Zum Schutz des Bodens und zur Verbesserung der Wasserspeicherung solle u. a. Bodenverdichtung bei der Holzernte vermindert und organische Bodensubstanz durch Belassen von Schlagabraum und Totholz angereichert werden.
Der Beirat empfiehlt außerdem die Förderung nachhaltiger Holzverwendung durch Anreizsysteme, etwa einen CO2-Bonus für die Kohlenstoffspeicherung im Holzbau und für recyclinggerechte Holzkonstruktionen. Primäres Ziel sei die langfristige stoffliche Nutzung von Holz vor der finalen thermischen Nutzung. Den Holzbau sehen die Wissenschaftler als derzeit einzige anwendungsreife Technologie, Kohlenstoff in nennenswertem Umfang außerhalb des Ökosystems zu speichern. Den risikoarmen Anbau klimaangepasster Nadelholzbaumarten, neue Verwendungsoptionen für Alternativbaumarten und die stoffliche Nutzung von Laubholz und Kalamitätsholz sieht der Beirat neben der Generierung von Gebraucht- und Altholz zur Rohstoffgewinnung als wichtige Maßnahmen zur Anpassung der Wertschöpfungsketten an ein verändertes Holzangebot.
Statt einer Honorierung individueller Ökosystemleistungen wie beispielsweise des Klimaschutzes empfiehlt der Beirat die Honorierung eines resilienten und anpassungsfähigen Waldzustandes – er ist Grundvoraussetzung für die Bereitstellung aller Ökosystemleistungen – durch regelmäßige Zahlungen an Waldbesitzer. Zur Erfassung dieses Zustandes bedarf es noch der Entwicklung allgemein akzeptierter, wissenschaftlicher Kriterien.
Um die Aussagekraft des Waldmonitorings zu stärken und zu einem transparenten Instrument der Risikoanalyse weiterzuentwickeln, sollen flächenbezogene Aussagen ermöglicht, die Vernetzung möglichst vieler Elemente des forstlichen Monitorings gewährleistet und die Bereitstellung von Informationen z. B. infolge von Waldschäden beschleunigt werden.
Weiterhin empfiehlt der wissenschaftliche Beirat, die Forschungskapazitäten neu auszurichten und besser zu vernetzen. Dazu gehören die Förderung langfristiger Forschungsvorhaben, koordinierte Experimente und Modellentwicklungen über Bundesländer und Einrichtungen hinweg sowie ein besserer Austausch von Daten und deren gemeinsame Analyse. Der rasch voranschreitende Klimawandel erfordere Forschungsansätze, die auf eine schnelle Umsetzung der Ergebnisse in die Praxis ausgelegt sind, so die Gutachter.

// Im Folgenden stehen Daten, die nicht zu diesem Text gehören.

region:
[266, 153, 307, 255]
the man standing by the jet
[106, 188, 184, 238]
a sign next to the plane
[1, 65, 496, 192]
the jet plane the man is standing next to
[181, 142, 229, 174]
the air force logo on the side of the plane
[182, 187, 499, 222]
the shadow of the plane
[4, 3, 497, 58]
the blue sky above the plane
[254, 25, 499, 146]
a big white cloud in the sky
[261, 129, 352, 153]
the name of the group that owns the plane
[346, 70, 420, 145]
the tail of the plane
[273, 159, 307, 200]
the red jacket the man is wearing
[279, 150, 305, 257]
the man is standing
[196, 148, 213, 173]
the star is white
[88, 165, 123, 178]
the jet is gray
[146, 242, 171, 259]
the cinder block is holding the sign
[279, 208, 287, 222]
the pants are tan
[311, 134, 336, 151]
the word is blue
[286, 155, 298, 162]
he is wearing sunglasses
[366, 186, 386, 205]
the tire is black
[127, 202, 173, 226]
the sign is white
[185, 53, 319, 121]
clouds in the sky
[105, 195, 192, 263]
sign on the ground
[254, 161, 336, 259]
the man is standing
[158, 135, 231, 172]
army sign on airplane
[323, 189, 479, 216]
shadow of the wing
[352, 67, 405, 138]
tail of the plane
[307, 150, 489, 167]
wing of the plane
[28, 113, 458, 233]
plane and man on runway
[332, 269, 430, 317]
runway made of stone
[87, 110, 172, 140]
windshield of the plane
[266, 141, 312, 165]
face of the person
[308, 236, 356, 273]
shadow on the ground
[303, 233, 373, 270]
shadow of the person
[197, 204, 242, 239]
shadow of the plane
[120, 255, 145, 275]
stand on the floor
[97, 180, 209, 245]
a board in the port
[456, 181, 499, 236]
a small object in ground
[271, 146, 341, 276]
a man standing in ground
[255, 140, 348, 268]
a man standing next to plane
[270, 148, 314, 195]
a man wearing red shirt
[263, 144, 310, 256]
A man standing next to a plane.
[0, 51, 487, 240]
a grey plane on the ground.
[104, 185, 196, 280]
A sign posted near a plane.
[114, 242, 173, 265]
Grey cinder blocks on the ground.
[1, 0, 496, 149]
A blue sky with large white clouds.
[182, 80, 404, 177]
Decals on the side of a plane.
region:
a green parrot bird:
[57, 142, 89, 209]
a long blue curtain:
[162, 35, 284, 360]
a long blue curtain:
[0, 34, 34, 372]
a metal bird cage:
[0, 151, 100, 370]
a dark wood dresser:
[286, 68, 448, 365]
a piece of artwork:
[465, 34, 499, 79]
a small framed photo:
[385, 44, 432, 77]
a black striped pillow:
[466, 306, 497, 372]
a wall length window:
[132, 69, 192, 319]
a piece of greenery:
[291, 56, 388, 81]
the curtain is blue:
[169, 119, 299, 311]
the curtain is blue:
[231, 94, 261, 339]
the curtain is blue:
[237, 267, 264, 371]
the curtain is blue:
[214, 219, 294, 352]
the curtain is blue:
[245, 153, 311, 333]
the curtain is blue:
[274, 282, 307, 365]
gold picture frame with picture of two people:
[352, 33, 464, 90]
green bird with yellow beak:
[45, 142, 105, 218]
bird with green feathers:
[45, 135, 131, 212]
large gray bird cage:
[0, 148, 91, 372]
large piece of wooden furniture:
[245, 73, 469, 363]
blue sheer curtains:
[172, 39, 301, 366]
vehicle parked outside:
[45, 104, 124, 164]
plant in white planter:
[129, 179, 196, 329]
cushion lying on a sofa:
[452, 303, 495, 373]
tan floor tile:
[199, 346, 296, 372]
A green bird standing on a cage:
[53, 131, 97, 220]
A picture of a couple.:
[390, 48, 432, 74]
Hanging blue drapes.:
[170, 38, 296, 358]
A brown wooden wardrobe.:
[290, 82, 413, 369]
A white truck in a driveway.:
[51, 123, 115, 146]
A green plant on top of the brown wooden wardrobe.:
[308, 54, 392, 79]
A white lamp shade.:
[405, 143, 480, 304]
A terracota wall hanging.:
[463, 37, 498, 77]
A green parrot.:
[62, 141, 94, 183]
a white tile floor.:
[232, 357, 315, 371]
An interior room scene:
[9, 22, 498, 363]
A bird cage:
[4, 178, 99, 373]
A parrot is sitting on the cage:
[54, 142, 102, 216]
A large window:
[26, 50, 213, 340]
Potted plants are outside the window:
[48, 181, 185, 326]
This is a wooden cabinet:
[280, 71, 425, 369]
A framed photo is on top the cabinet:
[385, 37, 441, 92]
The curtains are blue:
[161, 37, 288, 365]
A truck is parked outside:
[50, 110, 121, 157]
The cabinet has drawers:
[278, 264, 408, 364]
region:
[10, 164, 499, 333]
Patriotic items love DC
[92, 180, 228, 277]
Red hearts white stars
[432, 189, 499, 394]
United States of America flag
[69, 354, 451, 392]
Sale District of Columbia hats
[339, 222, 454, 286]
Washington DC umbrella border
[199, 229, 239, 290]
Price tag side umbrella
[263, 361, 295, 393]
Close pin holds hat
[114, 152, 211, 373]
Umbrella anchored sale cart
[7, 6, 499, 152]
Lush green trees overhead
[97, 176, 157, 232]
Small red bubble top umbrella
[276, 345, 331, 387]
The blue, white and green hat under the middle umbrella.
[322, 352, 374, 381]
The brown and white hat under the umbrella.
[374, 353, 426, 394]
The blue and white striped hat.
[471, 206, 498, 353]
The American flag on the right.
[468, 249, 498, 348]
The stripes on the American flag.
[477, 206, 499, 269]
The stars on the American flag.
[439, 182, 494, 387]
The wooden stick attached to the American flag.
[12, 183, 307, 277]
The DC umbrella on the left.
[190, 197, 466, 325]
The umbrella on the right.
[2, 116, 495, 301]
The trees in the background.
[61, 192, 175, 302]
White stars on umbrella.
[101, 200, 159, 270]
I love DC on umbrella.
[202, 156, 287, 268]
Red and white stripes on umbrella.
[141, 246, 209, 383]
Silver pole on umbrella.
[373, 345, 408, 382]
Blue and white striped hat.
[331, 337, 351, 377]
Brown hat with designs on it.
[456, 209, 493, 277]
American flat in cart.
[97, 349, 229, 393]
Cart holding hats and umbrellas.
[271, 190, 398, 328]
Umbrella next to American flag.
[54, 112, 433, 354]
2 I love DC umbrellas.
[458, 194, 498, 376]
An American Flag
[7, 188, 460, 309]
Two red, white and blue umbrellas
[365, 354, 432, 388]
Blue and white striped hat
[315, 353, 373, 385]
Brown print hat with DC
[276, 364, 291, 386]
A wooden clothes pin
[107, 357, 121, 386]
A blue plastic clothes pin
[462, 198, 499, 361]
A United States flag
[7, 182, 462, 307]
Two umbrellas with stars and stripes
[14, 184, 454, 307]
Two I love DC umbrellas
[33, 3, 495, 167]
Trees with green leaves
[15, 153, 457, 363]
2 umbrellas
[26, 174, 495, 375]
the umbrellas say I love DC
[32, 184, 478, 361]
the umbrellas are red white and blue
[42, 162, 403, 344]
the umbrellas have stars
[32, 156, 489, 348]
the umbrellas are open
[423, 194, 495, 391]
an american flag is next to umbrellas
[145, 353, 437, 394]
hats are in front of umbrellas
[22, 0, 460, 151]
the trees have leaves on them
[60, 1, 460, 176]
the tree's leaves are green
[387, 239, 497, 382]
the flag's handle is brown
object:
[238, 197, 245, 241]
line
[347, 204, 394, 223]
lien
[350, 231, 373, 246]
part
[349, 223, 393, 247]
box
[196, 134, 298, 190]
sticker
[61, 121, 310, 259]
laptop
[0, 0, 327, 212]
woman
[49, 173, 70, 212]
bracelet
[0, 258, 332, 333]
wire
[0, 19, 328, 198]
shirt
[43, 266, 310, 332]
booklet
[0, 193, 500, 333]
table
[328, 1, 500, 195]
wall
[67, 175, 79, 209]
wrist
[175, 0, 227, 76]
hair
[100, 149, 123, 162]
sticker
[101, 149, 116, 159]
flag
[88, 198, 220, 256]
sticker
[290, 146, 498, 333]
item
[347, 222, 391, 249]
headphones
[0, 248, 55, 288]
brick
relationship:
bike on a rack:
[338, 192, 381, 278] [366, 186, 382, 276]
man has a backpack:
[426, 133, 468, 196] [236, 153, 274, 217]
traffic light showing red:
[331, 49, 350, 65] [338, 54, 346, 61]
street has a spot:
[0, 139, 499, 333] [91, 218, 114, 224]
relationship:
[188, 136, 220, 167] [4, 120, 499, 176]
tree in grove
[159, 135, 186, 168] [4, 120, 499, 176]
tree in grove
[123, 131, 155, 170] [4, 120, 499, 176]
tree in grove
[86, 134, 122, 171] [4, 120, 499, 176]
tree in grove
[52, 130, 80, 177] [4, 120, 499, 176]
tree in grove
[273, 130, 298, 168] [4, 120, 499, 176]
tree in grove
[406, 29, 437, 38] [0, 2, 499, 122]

Zudem spricht sich der Beirat für Änderungen in der Aus- und Weiterbildung und in den Kommunikationsstrategien sowie für die Beseitigung von Anpassungshemmnissen und -konflikten in diesen Bereichen aus, um den umfassenden Transformationsprozess zu befördern.
Das Gutachten des wissenschaftlichen Beirates Waldpolitik „Die Anpassung von Wäldern und Waldwirtschaft an den Klimawandel“ vom Oktober 2021 ist hier zum Download verfügbar:
https://www.bmel.de/SharedDocs/Downloads/DE/_Ministerium/Beiraete/waldpolitik/
gutachten-wbw-anpassung-klimawandel.html;jsessionid=92CE216FEB54578CF9D109522E02D39C.live842
Hintergrund:
Der Wissenschaftliche Beirat für Waldpolitik (WBW) berät und unterstützt die Bundesregierung bei der Gestaltung der Rahmenbedingungen für eine nachhaltige Bewirtschaftung der Wälder. Der Beirat ist mit Vertretern verschiedener wissenschaftlicher Fachdisziplinen besetzt, die die gesellschaftlichen Anforderungen an den Wald widerspiegeln. Der Beirat prüft die Ziele und Grundsätze der nationalen und internationalen Waldpolitik. Er unterbreitet Vorschläge für die Weiterentwicklung der waldpolitischen Rahmenbedingungen und der Instrumente zur Umsetzung der Waldstrategie 2020 der Bundesregierung. Darüber hinaus bemüht er sich um einen Ausgleich zwischen den verschiedenen gesellschaftlichen Ansprüchen an den Wald und fördert den wissenschaftlichen Diskurs über eine nachhaltige, multifunktionale Bewirtschaftung der Wälder.